» **Task details**
Reproduce the source text of each entry below verbatim, without changing any character.

● ● ● ● ● ● ●

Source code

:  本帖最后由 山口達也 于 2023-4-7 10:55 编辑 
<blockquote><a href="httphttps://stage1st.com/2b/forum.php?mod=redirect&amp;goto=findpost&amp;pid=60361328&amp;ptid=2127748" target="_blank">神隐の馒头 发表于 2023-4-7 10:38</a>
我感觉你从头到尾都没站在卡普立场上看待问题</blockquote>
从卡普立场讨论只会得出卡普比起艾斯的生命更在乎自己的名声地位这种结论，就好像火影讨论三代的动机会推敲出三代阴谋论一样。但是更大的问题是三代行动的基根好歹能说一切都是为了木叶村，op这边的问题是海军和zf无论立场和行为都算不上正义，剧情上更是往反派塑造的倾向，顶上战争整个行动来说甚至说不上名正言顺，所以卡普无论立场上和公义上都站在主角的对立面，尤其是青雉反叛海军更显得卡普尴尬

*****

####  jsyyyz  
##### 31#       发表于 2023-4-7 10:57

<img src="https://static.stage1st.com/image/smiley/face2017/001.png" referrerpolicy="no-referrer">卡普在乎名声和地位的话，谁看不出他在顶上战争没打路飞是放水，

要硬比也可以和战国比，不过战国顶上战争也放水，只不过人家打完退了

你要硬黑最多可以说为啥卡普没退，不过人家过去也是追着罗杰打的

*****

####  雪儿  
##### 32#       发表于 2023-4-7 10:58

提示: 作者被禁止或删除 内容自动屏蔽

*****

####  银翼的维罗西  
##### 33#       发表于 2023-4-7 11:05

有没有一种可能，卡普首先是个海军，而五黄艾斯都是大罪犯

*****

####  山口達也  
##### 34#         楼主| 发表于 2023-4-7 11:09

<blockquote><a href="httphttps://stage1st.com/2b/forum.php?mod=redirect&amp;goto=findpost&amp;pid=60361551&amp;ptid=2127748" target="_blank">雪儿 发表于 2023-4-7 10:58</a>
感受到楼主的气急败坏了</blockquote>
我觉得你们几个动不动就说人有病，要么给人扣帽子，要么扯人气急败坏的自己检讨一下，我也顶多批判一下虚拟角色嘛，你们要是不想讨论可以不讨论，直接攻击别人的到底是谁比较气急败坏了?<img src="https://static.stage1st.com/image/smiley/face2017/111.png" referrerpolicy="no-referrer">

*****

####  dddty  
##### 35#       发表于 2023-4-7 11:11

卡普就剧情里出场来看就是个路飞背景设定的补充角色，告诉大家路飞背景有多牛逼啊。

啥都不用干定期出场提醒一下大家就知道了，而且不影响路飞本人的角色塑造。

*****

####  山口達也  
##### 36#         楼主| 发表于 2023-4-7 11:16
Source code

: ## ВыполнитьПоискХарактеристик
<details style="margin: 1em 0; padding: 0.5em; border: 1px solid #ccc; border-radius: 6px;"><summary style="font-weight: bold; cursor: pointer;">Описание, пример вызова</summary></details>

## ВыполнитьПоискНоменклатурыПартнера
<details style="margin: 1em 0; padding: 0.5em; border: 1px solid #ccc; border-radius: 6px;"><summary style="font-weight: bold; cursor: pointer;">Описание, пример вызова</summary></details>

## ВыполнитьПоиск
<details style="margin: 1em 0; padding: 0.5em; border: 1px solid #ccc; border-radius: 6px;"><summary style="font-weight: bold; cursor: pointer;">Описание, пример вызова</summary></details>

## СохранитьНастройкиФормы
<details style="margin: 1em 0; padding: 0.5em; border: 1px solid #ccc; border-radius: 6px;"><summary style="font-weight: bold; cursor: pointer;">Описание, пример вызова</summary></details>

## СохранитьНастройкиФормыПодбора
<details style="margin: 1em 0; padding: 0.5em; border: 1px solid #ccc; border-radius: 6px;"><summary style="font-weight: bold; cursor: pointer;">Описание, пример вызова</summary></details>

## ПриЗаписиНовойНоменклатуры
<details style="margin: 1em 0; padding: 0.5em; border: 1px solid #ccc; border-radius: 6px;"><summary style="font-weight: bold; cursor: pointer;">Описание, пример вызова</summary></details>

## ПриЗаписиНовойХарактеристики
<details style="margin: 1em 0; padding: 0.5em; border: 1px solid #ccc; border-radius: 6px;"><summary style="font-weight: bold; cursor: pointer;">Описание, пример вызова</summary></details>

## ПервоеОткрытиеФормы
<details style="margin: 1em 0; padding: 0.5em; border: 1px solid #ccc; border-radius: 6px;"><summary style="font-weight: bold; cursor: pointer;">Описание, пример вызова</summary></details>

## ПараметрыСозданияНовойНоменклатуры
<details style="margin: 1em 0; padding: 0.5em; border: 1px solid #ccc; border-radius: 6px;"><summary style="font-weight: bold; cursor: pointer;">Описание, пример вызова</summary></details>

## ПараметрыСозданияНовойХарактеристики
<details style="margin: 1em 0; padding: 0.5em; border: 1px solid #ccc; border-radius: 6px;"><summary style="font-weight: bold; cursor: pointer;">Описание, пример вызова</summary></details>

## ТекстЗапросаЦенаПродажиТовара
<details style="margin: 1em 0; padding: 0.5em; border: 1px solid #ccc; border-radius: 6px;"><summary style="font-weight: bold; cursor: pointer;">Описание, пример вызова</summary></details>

● ● ● ● ● ● ●

» **Answer**
Source code

:  本帖最后由 山口達也 于 2023-4-7 10:55 编辑 
<blockquote><a href="httphttps://stage1st.com/2b/forum.php?mod=redirect&amp;goto=findpost&amp;pid=60361328&amp;ptid=2127748" target="_blank">神隐の馒头 发表于 2023-4-7 10:38</a>
我感觉你从头到尾都没站在卡普立场上看待问题</blockquote>
从卡普立场讨论只会得出卡普比起艾斯的生命更在乎自己的名声地位这种结论，就好像火影讨论三代的动机会推敲出三代阴谋论一样。但是更大的问题是三代行动的基根好歹能说一切都是为了木叶村，op这边的问题是海军和zf无论立场和行为都算不上正义，剧情上更是往反派塑造的倾向，顶上战争整个行动来说甚至说不上名正言顺，所以卡普无论立场上和公义上都站在主角的对立面，尤其是青雉反叛海军更显得卡普尴尬

*****

####  jsyyyz  
##### 31#       发表于 2023-4-7 10:57

<img src="https://static.stage1st.com/image/smiley/face2017/001.png" referrerpolicy="no-referrer">卡普在乎名声和地位的话，谁看不出他在顶上战争没打路飞是放水，

要硬比也可以和战国比，不过战国顶上战争也放水，只不过人家打完退了

你要硬黑最多可以说为啥卡普没退，不过人家过去也是追着罗杰打的

*****

####  雪儿  
##### 32#       发表于 2023-4-7 10:58

提示: 作者被禁止或删除 内容自动屏蔽

*****

####  银翼的维罗西  
##### 33#       发表于 2023-4-7 11:05

有没有一种可能，卡普首先是个海军，而五黄艾斯都是大罪犯

*****

####  山口達也  
##### 34#         楼主| 发表于 2023-4-7 11:09

<blockquote><a href="httphttps://stage1st.com/2b/forum.php?mod=redirect&amp;goto=findpost&amp;pid=60361551&amp;ptid=2127748" target="_blank">雪儿 发表于 2023-4-7 10:58</a>
感受到楼主的气急败坏了</blockquote>
我觉得你们几个动不动就说人有病，要么给人扣帽子，要么扯人气急败坏的自己检讨一下，我也顶多批判一下虚拟角色嘛，你们要是不想讨论可以不讨论，直接攻击别人的到底是谁比较气急败坏了?<img src="https://static.stage1st.com/image/smiley/face2017/111.png" referrerpolicy="no-referrer">

*****

####  dddty  
##### 35#       发表于 2023-4-7 11:11

卡普就剧情里出场来看就是个路飞背景设定的补充角色，告诉大家路飞背景有多牛逼啊。

啥都不用干定期出场提醒一下大家就知道了，而且不影响路飞本人的角色塑造。

*****

####  山口達也  
##### 36#         楼主| 发表于 2023-4-7 11:16
Source code

: ## ВыполнитьПоискХарактеристик
<details style="margin: 1em 0; padding: 0.5em; border: 1px solid #ccc; border-radius: 6px;"><summary style="font-weight: bold; cursor: pointer;">Описание, пример вызова</summary></details>

## ВыполнитьПоискНоменклатурыПартнера
<details style="margin: 1em 0; padding: 0.5em; border: 1px solid #ccc; border-radius: 6px;"><summary style="font-weight: bold; cursor: pointer;">Описание, пример вызова</summary></details>

## ВыполнитьПоиск
<details style="margin: 1em 0; padding: 0.5em; border: 1px solid #ccc; border-radius: 6px;"><summary style="font-weight: bold; cursor: pointer;">Описание, пример вызова</summary></details>

## СохранитьНастройкиФормы
<details style="margin: 1em 0; padding: 0.5em; border: 1px solid #ccc; border-radius: 6px;"><summary style="font-weight: bold; cursor: pointer;">Описание, пример вызова</summary></details>

## СохранитьНастройкиФормыПодбора
<details style="margin: 1em 0; padding: 0.5em; border: 1px solid #ccc; border-radius: 6px;"><summary style="font-weight: bold; cursor: pointer;">Описание, пример вызова</summary></details>

## ПриЗаписиНовойНоменклатуры
<details style="margin: 1em 0; padding: 0.5em; border: 1px solid #ccc; border-radius: 6px;"><summary style="font-weight: bold; cursor: pointer;">Описание, пример вызова</summary></details>

## ПриЗаписиНовойХарактеристики
<details style="margin: 1em 0; padding: 0.5em; border: 1px solid #ccc; border-radius: 6px;"><summary style="font-weight: bold; cursor: pointer;">Описание, пример вызова</summary></details>

## ПервоеОткрытиеФормы
<details style="margin: 1em 0; padding: 0.5em; border: 1px solid #ccc; border-radius: 6px;"><summary style="font-weight: bold; cursor: pointer;">Описание, пример вызова</summary></details>

## ПараметрыСозданияНовойНоменклатуры
<details style="margin: 1em 0; padding: 0.5em; border: 1px solid #ccc; border-radius: 6px;"><summary style="font-weight: bold; cursor: pointer;">Описание, пример вызова</summary></details>

## ПараметрыСозданияНовойХарактеристики
<details style="margin: 1em 0; padding: 0.5em; border: 1px solid #ccc; border-radius: 6px;"><summary style="font-weight: bold; cursor: pointer;">Описание, пример вызова</summary></details>

## ТекстЗапросаЦенаПродажиТовара
<details style="margin: 1em 0; padding: 0.5em; border: 1px solid #ccc; border-radius: 6px;"><summary style="font-weight: bold; cursor: pointer;">Описание, пример вызова</summary></details>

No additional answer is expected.